Luego se establecen los turnos para pasar por el fisio (aún queda hora y media para el salto inicial), y el ruido de esparadrapos cortándose y pegándose y a cremas con olor a mentol fluyen por la estancia.

Mientras, los entrenadores van montando sus papeles gigantes cortados de la pizarra del hotel y pegándolos a la pared del vestuario con todas las instrucciones dadas para darle un último repaso.

Los primeros en cambiarse van saltando a la cancha para comprobar, siempre me hice la broma que las canastas estuvieran a la misma altura y los balones fueran de verdad redondos.

Ese un momento en el que si algunos rezaban para tener suerte ante la proximidad de la batalla, algunos jugadores sacan todo tipo de rituales y supersticiones para encomendarse a San Tablero o San Spalding y tener el don del acierto ese día.

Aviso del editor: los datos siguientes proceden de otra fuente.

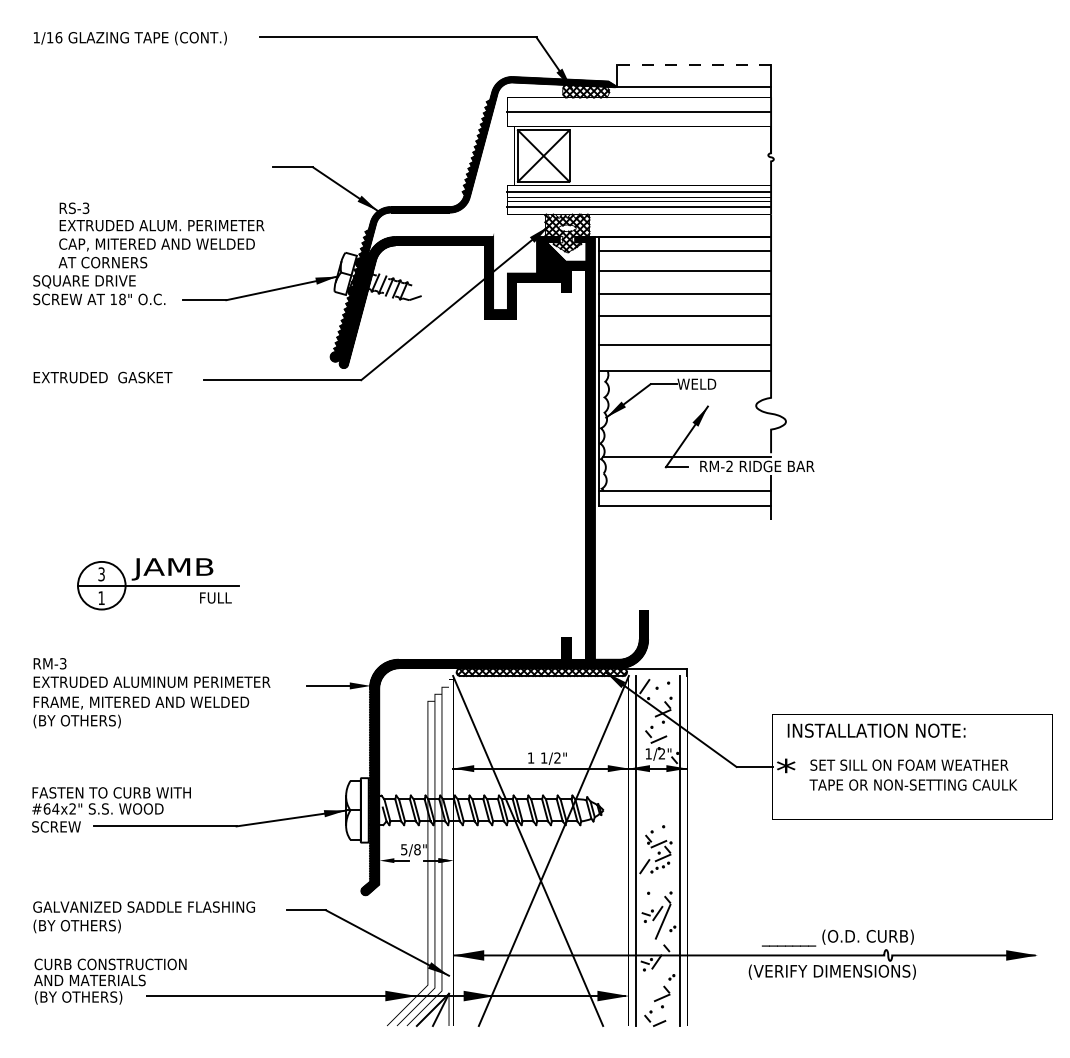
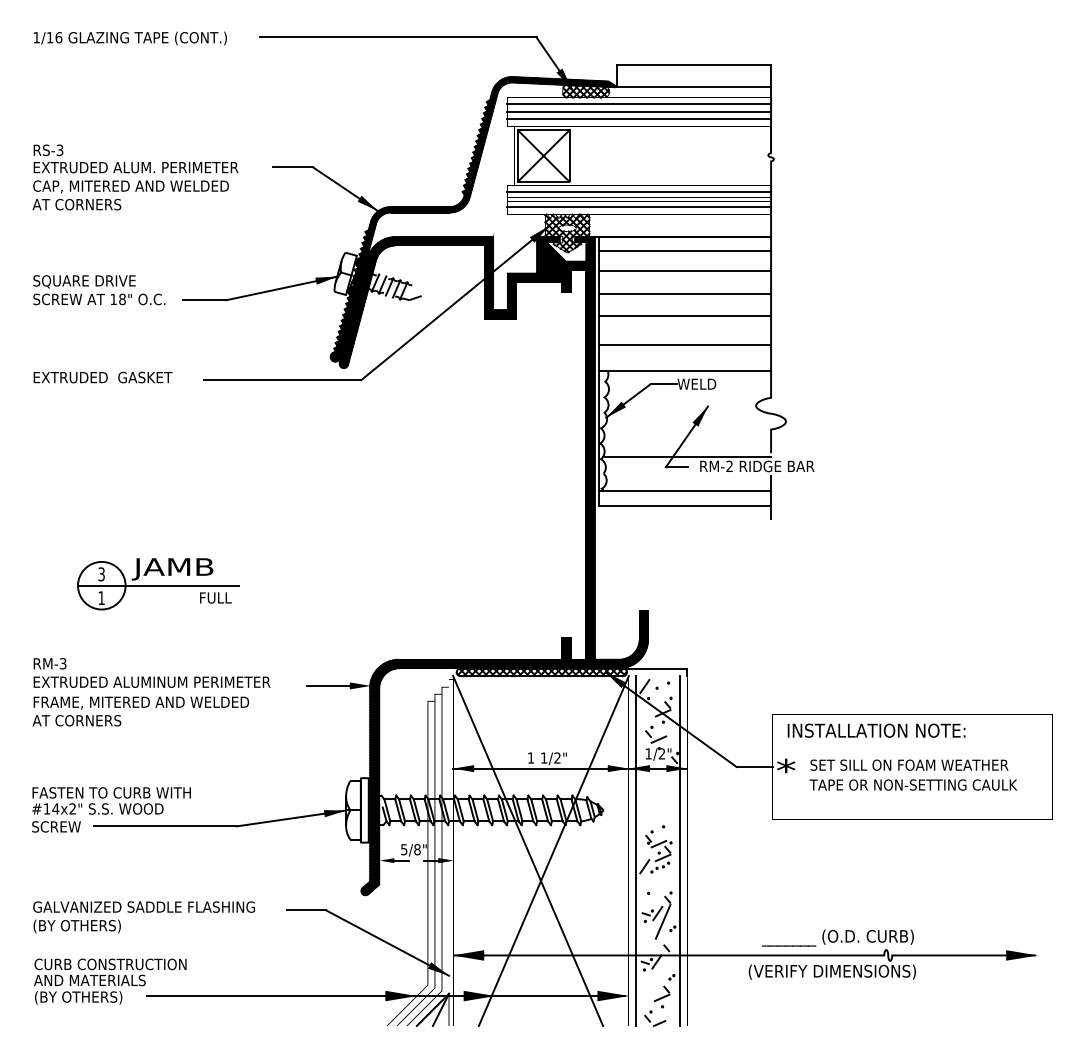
line at (694, 64): dashed -> solid
line at (639, 104): none -> present
line at (639, 119): none -> present
text at (161, 235) position: (161, 235) -> (135, 177)
text at (76, 721): (BY OTHERS) -> AT CORNERS
text at (46, 808): #64x2" -> #14x2"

Son tan curiosas las maneras de gestionar el autocontrol y la tranquilidad que no hay una normas claras. Incluso dentro de un mismo día de partido la confianza puede pasar por diversos estados de ánimo.

La ansiedad se ha de controlar, todos tenemos una tremendas ganas de hacer nuestro trabajo y enseñárselo al público, no sólo es darle una victoria a tu equipo, es también hacer disfrutar a la afición que ha pagado o al telespectador que está en sus casas.

Todo está a punto, nada puede ni debería de fallar,  vamos a reunirnos por última vez, ahí sabremos quién sale de inicio y qué quiere exactamente el entrenador de cada uno.

Alea Jacta Est, la Suerte Está Echada, próximo objetivo, volver a la ducha con el trabajo hecho, que no es otro que el de la victoria conseguida.